# [YOUR INSTRUCTIONS]
Look through the data that follows and copy each line with the string "November".

[Extracted page text data]

++++++++++++++++++++

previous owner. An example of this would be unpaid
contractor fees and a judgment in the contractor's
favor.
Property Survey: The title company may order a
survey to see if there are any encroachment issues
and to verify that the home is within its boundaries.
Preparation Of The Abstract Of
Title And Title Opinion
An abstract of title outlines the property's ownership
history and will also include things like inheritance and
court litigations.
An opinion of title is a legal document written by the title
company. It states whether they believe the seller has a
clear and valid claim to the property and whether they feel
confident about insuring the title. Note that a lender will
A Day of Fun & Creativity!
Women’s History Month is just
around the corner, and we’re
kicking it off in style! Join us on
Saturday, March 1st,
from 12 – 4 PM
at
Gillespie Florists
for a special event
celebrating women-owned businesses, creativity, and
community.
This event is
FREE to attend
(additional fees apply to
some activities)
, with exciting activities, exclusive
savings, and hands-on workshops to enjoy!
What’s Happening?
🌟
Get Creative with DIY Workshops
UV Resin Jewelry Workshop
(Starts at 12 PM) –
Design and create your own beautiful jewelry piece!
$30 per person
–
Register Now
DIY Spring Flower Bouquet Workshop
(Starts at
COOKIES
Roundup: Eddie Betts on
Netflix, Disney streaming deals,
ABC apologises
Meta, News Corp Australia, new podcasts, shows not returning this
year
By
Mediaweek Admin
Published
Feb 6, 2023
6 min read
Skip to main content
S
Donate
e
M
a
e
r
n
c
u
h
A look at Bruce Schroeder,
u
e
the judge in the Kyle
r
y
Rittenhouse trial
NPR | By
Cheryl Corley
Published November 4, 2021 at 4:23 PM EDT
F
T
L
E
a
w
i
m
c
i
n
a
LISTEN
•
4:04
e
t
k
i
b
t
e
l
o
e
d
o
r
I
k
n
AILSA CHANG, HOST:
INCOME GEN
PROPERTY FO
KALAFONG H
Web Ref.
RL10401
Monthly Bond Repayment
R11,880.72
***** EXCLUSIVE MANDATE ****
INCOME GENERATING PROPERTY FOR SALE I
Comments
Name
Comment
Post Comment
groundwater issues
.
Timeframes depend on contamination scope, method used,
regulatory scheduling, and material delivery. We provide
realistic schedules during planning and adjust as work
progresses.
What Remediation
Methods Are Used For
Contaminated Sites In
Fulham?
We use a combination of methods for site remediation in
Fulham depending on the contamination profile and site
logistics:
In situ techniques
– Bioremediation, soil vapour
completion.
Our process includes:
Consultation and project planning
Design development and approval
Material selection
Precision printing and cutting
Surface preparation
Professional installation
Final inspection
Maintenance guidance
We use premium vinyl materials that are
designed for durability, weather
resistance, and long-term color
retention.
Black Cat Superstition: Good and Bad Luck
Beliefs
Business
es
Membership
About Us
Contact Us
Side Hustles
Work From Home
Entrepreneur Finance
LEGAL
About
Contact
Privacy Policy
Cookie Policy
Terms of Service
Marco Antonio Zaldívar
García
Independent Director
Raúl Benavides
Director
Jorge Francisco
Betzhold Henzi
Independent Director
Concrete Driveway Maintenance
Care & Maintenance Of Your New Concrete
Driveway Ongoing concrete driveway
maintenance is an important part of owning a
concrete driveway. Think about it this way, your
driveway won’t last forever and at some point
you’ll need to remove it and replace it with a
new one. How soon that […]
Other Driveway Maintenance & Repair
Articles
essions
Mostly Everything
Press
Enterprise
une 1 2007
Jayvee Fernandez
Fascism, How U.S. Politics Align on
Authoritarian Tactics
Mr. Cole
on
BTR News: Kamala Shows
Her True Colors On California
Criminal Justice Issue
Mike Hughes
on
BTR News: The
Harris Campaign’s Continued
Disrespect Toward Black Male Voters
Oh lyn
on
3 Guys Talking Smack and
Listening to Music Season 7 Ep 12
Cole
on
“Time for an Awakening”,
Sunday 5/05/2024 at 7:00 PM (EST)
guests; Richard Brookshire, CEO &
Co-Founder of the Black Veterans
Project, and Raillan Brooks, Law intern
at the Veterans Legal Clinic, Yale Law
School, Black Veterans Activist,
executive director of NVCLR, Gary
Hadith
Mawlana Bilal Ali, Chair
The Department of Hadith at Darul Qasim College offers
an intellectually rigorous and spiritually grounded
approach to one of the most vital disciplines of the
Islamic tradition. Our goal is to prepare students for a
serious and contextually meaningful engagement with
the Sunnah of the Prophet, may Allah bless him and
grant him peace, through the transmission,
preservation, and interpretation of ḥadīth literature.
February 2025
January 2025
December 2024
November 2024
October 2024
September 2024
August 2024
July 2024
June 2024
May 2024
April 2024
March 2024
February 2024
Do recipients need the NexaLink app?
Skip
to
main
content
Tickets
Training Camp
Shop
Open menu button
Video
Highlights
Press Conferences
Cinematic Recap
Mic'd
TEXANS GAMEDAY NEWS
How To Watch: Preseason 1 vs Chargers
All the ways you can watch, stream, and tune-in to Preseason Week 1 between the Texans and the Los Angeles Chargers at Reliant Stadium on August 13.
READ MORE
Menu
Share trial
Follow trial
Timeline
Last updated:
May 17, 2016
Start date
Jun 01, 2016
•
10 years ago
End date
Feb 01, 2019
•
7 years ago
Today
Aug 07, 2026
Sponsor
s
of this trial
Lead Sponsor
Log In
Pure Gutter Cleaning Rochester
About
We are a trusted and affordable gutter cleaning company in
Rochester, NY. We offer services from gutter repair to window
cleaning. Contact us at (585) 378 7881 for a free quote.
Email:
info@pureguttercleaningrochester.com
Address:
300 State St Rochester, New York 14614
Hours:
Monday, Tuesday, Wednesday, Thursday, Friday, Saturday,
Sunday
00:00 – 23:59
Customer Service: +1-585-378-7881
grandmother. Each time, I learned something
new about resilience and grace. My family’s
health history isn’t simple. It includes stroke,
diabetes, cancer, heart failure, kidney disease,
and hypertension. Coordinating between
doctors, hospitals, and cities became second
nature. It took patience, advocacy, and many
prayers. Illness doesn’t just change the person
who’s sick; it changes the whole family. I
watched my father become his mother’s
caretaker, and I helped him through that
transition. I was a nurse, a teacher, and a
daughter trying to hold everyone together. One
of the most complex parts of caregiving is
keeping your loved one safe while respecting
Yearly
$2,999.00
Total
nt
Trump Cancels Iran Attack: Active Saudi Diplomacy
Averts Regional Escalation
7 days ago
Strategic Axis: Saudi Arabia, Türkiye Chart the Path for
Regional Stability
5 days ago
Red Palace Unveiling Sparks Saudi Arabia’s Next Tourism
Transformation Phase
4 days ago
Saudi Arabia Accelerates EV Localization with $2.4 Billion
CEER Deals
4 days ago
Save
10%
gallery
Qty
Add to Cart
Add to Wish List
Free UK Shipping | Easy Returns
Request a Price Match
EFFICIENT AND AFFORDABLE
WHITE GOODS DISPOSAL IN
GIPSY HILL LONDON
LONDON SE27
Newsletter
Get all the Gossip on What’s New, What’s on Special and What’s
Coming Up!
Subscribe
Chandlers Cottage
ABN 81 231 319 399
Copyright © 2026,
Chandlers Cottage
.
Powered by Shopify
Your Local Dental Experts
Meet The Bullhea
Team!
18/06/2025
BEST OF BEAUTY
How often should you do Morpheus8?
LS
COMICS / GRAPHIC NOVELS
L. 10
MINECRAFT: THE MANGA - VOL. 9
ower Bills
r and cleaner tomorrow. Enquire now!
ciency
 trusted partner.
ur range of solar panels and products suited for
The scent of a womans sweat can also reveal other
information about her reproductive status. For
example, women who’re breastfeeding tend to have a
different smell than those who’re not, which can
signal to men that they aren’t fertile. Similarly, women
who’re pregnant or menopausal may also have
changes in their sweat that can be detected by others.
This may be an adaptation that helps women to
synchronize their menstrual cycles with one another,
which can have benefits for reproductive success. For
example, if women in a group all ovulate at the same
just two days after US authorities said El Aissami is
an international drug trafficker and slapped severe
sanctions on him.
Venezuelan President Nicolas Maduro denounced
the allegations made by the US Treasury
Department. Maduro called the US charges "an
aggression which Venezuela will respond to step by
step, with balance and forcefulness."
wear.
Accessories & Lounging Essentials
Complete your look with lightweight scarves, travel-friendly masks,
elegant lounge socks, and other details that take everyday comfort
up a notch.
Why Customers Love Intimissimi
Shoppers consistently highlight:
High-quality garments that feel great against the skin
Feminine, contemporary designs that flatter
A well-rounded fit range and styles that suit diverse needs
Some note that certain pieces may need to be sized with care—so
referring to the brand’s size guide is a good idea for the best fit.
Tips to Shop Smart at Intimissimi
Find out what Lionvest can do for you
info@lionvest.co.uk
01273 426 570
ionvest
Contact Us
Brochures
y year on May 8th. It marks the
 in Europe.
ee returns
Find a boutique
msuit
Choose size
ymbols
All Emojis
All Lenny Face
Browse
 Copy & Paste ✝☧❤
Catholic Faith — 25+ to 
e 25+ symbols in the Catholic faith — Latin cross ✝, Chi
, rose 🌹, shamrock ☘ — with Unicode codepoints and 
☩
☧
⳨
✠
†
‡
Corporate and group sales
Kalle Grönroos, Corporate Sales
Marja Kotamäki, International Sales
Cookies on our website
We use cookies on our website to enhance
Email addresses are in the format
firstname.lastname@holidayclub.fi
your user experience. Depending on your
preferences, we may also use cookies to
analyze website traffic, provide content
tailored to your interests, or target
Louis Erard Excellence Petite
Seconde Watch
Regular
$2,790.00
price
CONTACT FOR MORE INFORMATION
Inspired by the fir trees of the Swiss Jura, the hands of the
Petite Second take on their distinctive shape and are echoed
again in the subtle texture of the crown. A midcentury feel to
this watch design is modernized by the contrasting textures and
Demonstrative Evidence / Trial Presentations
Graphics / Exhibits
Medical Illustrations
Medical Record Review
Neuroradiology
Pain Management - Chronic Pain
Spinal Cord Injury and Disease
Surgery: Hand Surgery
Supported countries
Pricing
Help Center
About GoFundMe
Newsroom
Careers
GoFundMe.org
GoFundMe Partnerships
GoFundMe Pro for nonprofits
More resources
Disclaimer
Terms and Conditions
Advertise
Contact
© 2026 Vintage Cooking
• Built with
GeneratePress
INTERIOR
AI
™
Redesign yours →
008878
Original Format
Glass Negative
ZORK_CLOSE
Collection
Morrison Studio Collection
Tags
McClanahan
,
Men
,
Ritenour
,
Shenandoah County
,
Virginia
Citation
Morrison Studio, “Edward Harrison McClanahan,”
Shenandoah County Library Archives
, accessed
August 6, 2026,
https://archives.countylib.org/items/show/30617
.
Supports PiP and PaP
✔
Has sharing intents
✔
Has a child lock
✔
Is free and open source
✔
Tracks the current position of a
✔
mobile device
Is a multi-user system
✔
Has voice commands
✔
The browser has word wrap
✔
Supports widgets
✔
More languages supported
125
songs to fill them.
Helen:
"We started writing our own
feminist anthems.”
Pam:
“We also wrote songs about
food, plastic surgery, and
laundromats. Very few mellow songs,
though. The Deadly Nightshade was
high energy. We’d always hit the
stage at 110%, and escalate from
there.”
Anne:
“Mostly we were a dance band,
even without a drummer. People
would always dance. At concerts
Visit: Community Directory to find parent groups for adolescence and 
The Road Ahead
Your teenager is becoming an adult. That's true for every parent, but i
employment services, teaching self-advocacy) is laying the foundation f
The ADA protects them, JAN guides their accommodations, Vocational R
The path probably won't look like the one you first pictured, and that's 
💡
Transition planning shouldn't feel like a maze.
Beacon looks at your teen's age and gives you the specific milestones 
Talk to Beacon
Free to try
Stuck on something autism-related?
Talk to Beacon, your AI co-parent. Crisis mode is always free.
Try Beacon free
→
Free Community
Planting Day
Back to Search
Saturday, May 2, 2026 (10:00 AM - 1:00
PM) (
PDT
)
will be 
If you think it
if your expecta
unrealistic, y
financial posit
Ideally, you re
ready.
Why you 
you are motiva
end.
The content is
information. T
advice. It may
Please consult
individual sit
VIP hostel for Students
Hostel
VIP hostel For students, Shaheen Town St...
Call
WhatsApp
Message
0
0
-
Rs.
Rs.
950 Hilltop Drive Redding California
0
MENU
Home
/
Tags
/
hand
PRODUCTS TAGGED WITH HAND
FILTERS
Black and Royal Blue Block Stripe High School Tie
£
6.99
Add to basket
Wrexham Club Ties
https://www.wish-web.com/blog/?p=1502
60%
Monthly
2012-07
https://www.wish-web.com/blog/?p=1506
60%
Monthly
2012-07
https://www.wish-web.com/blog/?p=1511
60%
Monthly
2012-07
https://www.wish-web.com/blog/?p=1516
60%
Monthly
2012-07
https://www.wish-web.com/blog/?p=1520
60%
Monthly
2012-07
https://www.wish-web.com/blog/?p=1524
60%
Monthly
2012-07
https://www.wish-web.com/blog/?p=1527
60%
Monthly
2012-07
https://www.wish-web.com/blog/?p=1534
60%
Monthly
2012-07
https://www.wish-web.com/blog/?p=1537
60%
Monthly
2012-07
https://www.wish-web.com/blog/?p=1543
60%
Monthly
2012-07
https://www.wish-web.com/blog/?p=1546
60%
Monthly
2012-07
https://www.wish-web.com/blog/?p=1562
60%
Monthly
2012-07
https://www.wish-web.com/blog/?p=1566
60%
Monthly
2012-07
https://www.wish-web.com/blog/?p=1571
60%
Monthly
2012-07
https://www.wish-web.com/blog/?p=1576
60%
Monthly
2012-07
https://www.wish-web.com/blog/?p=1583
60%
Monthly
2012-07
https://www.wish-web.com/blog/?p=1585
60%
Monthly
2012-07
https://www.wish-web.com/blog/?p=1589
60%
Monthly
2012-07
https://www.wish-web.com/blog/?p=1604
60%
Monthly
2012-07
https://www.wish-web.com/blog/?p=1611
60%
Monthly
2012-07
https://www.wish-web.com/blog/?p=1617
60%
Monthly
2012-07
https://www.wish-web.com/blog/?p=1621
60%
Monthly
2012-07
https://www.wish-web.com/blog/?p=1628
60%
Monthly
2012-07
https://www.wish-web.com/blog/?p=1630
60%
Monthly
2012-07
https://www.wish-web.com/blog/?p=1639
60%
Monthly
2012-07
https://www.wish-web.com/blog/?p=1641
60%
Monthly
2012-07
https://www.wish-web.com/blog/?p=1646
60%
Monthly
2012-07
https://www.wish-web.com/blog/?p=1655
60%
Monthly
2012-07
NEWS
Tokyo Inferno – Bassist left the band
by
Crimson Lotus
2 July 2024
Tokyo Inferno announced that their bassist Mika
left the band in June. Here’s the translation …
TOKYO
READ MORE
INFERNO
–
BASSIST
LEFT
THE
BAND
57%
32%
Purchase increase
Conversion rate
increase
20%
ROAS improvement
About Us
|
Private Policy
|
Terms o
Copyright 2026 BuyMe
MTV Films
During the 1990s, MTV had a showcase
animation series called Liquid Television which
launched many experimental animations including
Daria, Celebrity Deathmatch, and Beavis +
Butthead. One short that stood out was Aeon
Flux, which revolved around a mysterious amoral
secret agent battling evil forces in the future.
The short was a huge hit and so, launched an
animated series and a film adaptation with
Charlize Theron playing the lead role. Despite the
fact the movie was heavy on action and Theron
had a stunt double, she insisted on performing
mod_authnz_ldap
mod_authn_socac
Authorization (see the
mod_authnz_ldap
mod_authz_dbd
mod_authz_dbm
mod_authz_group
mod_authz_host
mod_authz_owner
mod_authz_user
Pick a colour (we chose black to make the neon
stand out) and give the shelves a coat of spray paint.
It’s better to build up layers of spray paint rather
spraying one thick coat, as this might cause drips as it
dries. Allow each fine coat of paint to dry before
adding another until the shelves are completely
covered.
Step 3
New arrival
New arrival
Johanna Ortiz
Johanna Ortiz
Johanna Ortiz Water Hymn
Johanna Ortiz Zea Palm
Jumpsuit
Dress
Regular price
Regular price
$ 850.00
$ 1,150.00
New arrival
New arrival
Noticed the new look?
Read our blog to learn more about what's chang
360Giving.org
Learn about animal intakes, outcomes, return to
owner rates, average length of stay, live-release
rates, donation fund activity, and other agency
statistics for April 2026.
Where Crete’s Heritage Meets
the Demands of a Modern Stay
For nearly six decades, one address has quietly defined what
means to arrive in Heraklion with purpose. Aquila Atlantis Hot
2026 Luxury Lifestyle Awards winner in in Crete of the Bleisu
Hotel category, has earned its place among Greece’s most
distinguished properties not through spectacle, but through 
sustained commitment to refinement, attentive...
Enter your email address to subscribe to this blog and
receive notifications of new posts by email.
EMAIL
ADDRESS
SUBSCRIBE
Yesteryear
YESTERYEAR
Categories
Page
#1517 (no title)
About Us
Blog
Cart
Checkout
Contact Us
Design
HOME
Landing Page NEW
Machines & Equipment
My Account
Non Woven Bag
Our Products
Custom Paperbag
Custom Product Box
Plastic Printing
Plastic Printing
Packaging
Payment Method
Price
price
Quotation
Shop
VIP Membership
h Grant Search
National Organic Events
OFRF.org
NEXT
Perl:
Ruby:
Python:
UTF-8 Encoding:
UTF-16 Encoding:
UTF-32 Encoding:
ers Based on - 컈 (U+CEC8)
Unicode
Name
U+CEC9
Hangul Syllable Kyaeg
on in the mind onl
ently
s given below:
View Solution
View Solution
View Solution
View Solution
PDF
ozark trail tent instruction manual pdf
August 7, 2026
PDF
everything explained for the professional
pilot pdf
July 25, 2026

++++++++++++++++++++

# [ANSWER AREA]
Published November 4, 2021 at 4:23 PM EDT
November 2024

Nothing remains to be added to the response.